-- Work to be completed --
Two lines mark the range in the entries below: the one holding "nose: (1057, 572)" and the one holding "left ankle: (224, 494)". Set down those two and all lines between them, exactly.

--------------------------------------------------

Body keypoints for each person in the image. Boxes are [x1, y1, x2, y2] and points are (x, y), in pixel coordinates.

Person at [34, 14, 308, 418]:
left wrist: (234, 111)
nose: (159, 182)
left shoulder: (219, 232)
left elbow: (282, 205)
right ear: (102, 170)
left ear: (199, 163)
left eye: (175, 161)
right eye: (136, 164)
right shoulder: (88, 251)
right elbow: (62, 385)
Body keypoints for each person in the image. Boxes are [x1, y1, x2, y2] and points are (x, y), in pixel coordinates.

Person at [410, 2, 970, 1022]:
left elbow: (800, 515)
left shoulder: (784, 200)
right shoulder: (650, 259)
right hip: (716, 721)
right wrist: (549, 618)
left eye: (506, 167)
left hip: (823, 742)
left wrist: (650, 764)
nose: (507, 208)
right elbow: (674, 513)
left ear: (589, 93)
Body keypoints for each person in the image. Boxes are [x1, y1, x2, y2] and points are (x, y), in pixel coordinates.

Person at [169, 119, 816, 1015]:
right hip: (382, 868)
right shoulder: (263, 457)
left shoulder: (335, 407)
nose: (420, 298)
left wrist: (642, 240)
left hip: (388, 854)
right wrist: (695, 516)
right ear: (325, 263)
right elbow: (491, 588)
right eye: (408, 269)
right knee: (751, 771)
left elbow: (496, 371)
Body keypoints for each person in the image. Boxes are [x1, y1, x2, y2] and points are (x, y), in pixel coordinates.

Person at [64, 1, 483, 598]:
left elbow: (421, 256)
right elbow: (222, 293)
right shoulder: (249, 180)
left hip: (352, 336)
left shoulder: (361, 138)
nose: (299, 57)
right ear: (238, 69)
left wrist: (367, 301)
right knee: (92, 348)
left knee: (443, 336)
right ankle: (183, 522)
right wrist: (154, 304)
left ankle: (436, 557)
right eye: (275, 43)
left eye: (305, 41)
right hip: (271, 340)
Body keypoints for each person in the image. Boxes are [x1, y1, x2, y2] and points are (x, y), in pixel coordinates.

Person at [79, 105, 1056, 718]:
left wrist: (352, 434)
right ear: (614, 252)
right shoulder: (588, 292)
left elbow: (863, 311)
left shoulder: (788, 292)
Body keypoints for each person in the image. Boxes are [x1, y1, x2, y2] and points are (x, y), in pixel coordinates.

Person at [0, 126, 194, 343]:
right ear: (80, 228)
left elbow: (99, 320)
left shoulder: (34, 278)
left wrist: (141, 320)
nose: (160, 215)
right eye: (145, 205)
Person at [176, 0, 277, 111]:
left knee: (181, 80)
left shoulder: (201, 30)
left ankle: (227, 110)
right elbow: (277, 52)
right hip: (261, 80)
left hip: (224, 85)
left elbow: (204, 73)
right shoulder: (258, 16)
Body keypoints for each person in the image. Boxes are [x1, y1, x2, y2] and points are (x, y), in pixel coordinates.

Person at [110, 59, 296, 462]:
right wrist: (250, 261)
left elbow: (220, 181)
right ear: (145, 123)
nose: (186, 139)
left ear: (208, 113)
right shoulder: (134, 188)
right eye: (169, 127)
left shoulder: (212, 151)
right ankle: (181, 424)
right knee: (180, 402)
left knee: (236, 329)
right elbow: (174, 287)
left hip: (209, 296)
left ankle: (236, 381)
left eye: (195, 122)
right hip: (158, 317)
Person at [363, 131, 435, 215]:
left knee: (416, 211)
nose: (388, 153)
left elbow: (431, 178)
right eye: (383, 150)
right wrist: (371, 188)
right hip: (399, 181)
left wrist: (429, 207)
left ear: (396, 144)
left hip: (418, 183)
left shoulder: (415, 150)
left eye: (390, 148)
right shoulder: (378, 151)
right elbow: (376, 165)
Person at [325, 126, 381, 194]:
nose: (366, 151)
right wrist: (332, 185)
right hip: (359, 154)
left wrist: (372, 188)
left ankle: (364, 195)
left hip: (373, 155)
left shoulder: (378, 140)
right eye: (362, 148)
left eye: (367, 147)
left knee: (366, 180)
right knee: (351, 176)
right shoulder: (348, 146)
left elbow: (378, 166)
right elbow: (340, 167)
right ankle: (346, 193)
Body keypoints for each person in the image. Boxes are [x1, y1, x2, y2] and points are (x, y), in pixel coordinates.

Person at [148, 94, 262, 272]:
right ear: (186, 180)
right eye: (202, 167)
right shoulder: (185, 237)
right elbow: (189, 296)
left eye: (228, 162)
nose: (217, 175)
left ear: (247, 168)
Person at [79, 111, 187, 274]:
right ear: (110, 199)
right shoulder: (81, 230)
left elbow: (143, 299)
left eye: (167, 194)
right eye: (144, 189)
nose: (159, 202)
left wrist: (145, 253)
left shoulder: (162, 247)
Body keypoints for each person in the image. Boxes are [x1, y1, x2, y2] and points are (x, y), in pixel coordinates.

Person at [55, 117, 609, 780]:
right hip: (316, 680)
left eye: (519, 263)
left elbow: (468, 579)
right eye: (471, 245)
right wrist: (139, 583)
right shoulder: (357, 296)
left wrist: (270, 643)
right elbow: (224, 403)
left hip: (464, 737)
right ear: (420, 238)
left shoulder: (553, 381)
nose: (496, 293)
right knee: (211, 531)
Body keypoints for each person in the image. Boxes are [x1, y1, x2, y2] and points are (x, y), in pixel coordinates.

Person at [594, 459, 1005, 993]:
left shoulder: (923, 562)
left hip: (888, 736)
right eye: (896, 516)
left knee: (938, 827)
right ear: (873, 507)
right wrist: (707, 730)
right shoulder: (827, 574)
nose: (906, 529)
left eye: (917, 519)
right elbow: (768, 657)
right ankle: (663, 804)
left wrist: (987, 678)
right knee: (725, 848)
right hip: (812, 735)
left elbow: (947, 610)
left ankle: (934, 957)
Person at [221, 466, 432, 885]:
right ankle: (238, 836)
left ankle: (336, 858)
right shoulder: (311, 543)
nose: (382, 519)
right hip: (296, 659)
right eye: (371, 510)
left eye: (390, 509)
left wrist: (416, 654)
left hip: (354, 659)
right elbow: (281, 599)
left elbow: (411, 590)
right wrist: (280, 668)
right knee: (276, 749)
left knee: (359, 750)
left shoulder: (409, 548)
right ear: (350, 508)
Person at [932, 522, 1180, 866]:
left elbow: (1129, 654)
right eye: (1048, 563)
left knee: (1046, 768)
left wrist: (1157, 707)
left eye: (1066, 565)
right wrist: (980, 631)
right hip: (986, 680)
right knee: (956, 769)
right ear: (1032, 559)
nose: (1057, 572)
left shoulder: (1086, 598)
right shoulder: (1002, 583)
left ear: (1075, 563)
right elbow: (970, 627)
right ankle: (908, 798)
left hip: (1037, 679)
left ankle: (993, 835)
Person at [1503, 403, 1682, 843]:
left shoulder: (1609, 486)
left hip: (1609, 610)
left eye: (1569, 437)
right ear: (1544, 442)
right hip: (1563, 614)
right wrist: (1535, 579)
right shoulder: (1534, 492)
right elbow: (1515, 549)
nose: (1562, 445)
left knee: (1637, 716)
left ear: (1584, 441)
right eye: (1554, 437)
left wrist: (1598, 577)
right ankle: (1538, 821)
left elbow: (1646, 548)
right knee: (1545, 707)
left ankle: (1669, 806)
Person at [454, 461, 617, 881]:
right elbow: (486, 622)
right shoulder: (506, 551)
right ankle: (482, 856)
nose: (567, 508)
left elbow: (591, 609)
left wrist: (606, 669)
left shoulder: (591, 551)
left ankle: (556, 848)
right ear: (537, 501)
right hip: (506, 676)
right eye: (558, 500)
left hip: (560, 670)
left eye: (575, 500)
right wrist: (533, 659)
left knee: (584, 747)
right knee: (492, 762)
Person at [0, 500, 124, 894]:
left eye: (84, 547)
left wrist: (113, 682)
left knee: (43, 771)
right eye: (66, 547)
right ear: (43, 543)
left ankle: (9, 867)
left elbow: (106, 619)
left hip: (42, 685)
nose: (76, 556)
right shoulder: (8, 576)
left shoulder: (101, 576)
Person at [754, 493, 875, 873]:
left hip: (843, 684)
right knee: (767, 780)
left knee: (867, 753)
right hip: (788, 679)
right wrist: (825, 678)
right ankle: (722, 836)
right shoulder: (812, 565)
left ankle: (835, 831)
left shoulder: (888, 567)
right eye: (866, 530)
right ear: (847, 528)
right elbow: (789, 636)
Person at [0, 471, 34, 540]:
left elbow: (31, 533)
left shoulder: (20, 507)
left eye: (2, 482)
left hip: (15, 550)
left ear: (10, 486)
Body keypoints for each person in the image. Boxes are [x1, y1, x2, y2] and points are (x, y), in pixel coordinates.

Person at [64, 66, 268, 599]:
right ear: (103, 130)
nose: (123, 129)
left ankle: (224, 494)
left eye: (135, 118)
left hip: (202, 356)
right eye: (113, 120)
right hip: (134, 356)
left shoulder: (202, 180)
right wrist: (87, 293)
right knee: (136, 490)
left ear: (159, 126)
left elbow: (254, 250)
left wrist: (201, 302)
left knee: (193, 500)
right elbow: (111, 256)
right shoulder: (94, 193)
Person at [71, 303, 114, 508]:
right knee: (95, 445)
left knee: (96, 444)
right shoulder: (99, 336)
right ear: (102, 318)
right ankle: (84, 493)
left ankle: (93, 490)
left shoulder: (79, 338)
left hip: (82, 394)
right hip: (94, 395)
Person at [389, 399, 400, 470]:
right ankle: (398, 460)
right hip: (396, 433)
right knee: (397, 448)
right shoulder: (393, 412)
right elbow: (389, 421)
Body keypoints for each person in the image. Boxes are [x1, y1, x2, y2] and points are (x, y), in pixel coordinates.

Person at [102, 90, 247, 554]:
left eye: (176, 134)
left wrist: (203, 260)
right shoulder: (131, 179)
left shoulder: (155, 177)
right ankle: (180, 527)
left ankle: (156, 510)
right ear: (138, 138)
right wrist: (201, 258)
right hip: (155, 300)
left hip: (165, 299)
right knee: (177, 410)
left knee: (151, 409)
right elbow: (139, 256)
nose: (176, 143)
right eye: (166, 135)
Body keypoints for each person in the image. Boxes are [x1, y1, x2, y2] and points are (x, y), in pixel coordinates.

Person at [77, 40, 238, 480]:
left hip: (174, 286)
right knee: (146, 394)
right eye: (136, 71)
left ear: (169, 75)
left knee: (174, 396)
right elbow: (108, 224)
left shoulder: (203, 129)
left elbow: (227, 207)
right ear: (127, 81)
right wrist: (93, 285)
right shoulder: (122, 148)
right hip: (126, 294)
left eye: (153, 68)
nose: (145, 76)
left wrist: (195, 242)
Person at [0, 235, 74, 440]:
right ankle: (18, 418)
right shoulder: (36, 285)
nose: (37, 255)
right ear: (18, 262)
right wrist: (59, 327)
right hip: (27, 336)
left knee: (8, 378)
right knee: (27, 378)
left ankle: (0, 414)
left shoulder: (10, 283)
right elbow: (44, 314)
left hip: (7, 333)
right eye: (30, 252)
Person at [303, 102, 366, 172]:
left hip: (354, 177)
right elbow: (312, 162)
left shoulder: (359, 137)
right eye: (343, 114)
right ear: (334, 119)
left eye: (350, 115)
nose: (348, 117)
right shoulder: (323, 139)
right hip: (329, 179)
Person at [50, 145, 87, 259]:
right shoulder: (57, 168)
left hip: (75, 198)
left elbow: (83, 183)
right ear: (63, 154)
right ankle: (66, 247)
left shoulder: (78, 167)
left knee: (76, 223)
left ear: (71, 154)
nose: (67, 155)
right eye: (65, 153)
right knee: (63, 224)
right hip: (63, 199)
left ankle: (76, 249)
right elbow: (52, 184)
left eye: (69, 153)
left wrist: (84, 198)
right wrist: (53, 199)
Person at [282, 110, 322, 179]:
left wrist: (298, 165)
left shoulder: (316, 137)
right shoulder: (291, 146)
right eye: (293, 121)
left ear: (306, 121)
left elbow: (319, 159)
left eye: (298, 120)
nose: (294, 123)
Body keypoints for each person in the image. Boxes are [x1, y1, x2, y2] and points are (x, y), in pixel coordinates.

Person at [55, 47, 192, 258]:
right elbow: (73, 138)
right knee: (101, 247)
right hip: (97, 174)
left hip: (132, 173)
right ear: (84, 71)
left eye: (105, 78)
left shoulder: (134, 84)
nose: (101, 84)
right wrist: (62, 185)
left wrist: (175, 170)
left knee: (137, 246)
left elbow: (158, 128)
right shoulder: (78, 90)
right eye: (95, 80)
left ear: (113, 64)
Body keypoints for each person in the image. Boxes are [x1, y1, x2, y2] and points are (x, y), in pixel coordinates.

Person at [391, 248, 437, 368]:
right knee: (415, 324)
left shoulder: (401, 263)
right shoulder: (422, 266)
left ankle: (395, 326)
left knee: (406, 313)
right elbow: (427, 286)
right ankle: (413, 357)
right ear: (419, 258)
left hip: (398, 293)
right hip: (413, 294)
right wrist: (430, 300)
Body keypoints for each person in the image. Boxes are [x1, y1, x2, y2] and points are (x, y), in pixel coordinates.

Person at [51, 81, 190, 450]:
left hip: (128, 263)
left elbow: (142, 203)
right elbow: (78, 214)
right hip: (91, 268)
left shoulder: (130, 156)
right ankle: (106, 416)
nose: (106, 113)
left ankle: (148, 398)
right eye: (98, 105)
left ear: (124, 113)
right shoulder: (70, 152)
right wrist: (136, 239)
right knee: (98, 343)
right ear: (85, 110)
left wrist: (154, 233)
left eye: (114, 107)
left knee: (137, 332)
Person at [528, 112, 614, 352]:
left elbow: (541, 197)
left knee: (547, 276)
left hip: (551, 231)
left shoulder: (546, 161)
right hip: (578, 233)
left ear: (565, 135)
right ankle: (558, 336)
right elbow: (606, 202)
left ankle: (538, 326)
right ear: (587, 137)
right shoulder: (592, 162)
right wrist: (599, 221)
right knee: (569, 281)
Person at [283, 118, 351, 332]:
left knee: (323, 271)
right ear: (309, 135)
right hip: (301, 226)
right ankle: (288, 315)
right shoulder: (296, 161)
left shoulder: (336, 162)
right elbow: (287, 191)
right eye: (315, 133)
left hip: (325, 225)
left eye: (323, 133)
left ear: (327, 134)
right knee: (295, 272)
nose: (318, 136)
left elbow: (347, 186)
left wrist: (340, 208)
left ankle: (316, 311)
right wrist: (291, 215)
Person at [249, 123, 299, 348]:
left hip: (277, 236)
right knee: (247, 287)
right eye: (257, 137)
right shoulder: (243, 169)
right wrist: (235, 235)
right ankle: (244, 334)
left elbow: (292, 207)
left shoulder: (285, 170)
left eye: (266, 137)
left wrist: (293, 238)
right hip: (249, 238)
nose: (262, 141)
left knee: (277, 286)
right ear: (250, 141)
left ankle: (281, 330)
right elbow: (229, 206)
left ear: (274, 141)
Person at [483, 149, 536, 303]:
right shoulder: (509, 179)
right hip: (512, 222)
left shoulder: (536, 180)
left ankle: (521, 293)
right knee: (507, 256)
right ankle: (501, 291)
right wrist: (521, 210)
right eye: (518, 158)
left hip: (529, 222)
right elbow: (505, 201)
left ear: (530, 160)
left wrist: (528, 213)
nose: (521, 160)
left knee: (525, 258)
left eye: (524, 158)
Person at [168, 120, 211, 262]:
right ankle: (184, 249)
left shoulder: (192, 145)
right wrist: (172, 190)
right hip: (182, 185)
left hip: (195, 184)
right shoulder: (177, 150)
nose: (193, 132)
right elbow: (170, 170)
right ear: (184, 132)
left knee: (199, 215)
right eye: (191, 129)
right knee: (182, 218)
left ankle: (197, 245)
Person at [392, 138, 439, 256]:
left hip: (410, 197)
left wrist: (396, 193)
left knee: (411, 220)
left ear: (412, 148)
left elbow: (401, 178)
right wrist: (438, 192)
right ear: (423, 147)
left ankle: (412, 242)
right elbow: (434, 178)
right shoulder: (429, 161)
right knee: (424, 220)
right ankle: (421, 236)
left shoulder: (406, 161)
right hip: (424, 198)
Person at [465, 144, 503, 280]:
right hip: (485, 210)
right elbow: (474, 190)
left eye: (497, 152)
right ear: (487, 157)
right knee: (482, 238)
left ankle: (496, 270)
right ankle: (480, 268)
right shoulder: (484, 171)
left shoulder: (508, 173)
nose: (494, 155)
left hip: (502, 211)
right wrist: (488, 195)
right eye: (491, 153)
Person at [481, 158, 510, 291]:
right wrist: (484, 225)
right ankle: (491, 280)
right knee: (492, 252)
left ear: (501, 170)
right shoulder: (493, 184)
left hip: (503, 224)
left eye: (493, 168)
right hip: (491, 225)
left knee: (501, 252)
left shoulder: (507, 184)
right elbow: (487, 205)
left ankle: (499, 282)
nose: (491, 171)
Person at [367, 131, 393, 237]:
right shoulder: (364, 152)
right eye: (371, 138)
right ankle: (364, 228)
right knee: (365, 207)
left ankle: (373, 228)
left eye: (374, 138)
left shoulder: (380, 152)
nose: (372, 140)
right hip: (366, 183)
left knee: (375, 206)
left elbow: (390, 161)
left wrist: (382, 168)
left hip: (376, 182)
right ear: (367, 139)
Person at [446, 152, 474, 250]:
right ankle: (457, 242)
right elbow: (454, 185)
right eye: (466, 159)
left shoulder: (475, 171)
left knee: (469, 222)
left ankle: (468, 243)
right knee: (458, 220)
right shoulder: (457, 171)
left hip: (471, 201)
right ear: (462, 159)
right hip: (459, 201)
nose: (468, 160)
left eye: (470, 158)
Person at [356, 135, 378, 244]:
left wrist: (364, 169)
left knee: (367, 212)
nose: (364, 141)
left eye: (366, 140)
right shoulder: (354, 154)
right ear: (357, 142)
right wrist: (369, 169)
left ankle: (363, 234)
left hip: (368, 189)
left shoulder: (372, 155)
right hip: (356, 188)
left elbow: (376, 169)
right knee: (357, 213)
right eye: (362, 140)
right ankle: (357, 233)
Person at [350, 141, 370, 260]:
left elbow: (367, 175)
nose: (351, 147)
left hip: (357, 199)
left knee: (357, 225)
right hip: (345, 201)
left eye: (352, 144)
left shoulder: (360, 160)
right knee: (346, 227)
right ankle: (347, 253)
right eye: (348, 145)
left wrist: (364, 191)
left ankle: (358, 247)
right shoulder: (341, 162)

--------------------------------------------------

-- The completed task --
nose: (1057, 572)
left shoulder: (1086, 598)
right shoulder: (1002, 583)
left ear: (1075, 563)
right elbow: (970, 627)
right ankle: (908, 798)
left hip: (1037, 679)
left ankle: (993, 835)
Person at [1503, 403, 1682, 843]:
left shoulder: (1609, 486)
left hip: (1609, 610)
left eye: (1569, 437)
right ear: (1544, 442)
right hip: (1563, 614)
right wrist: (1535, 579)
right shoulder: (1534, 492)
right elbow: (1515, 549)
nose: (1562, 445)
left knee: (1637, 716)
left ear: (1584, 441)
right eye: (1554, 437)
left wrist: (1598, 577)
right ankle: (1538, 821)
left elbow: (1646, 548)
right knee: (1545, 707)
left ankle: (1669, 806)
Person at [454, 461, 617, 881]:
right elbow: (486, 622)
right shoulder: (506, 551)
right ankle: (482, 856)
nose: (567, 508)
left elbow: (591, 609)
left wrist: (606, 669)
left shoulder: (591, 551)
left ankle: (556, 848)
right ear: (537, 501)
right hip: (506, 676)
right eye: (558, 500)
left hip: (560, 670)
left eye: (575, 500)
right wrist: (533, 659)
left knee: (584, 747)
right knee: (492, 762)
Person at [0, 500, 124, 894]:
left eye: (84, 547)
left wrist: (113, 682)
left knee: (43, 771)
right eye: (66, 547)
right ear: (43, 543)
left ankle: (9, 867)
left elbow: (106, 619)
left hip: (42, 685)
nose: (76, 556)
right shoulder: (8, 576)
left shoulder: (101, 576)
Person at [754, 493, 875, 873]:
left hip: (843, 684)
right knee: (767, 780)
left knee: (867, 753)
right hip: (788, 679)
right wrist: (825, 678)
right ankle: (722, 836)
right shoulder: (812, 565)
left ankle: (835, 831)
left shoulder: (888, 567)
right eye: (866, 530)
right ear: (847, 528)
right elbow: (789, 636)
Person at [0, 471, 34, 540]:
left elbow: (31, 533)
left shoulder: (20, 507)
left eye: (2, 482)
left hip: (15, 550)
left ear: (10, 486)
Body keypoints for each person in the image. Boxes are [x1, y1, x2, y2] and points are (x, y), in pixel coordinates.

Person at [64, 66, 268, 599]:
right ear: (103, 130)
nose: (123, 129)
left ankle: (224, 494)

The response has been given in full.